The gaps in ‘NEET’ data at LSOA level made for a very patchy understanding of even the statistical extent of the problem and provided for a muddled picture among CF clusters. If the extent of a problem is not accurately known, how can progress be accurately measured? Perhaps this is why WIMD does not use ‘NEETs’ as an underlying indicator.
Community development is crucial in advocating on behalf of less vocal and/or visible interests. In this way it is able to draw attention to other indicators that can inform the analysis and measurement of disadvantage. Issues about statistical rigor remain, such that there may be legitimate technical reasons why something cannot be used. But the advocacy role is two-way and CDWs can help explain to communities why indicators are not adopted. I recall working in a Gwent valleys community where there were concerns about the mortality rate from breast cancer in that sub-ward community. The data, the Local Health Board told us, was available at sub-ward level (this was in the pre-LSOA days) but to circulate it would risk revealing the identities of the individuals who comprised the statistics, which might be insensitive and distressing, as well as breaching data protection legislation and confidentiality protocols. My and others’ roles were to facilitate that dialogue. Did the unavailability of that data affect project planning? Or our understanding of the experience and psychology of, and services for, breast cancer? Possibly. But it was a reminder that there is always a human face behind statistics; human faces that can articulate the experience and knowledge that shapes the stories behind the baseline…if they are given a suitable, safe opportunity to do so. Community development helps create such opportunities and allows them to enter the political nexus that exists around debates related to disadvantage in a way that limits the extent to which that experience can be exploited for political gain.

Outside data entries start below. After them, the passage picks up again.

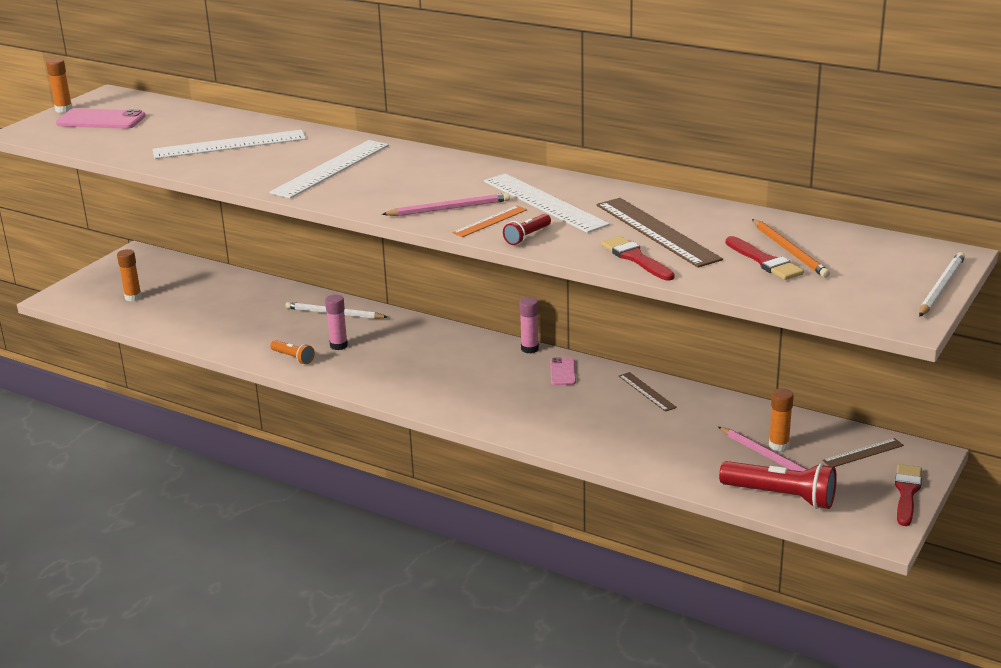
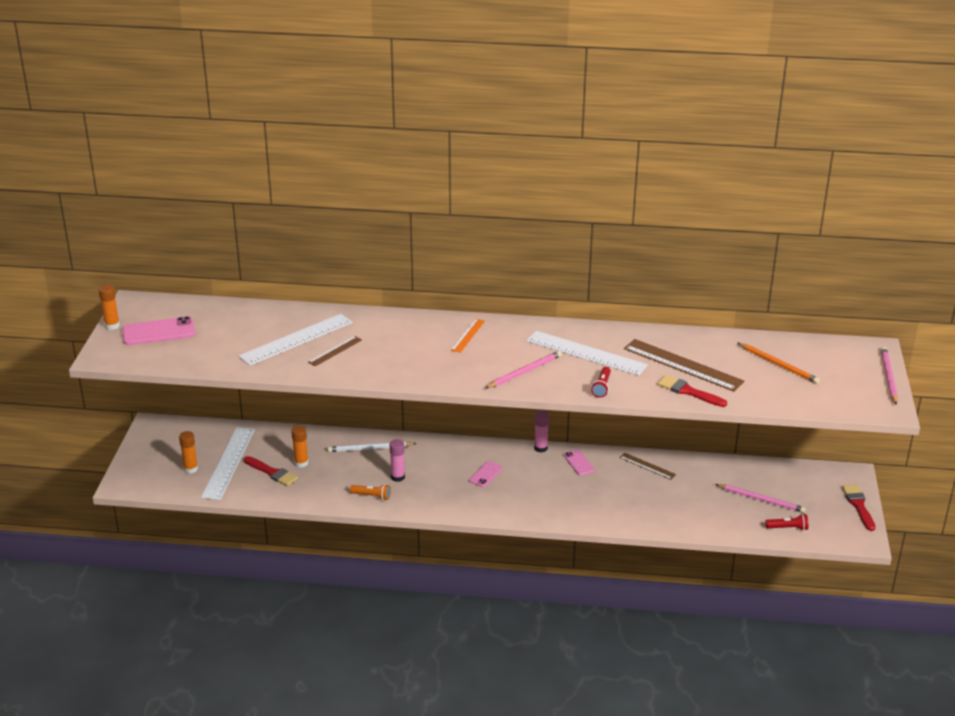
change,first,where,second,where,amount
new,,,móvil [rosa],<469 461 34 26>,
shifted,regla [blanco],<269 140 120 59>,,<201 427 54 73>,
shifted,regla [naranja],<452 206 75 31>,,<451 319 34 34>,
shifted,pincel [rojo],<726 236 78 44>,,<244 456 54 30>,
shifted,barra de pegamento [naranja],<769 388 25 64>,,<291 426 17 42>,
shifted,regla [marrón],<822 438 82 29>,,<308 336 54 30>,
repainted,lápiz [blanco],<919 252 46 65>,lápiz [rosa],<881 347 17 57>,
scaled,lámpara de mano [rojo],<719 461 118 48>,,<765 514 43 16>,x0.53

Returning to Mike Hedges blog, it is extremely helpful that he puts statistics and policies’ use of them under the spotlight. The opportunity to participate in the construction and design of WIMD is one which should be more prominent than it traditionally has been. A more public profile would allow the debate about what is relevant in defining ‘in need’ to be pluralised, and this is crucial and goes beyond not just finding out where people in a pre-determined and possibly remotely-determined need are.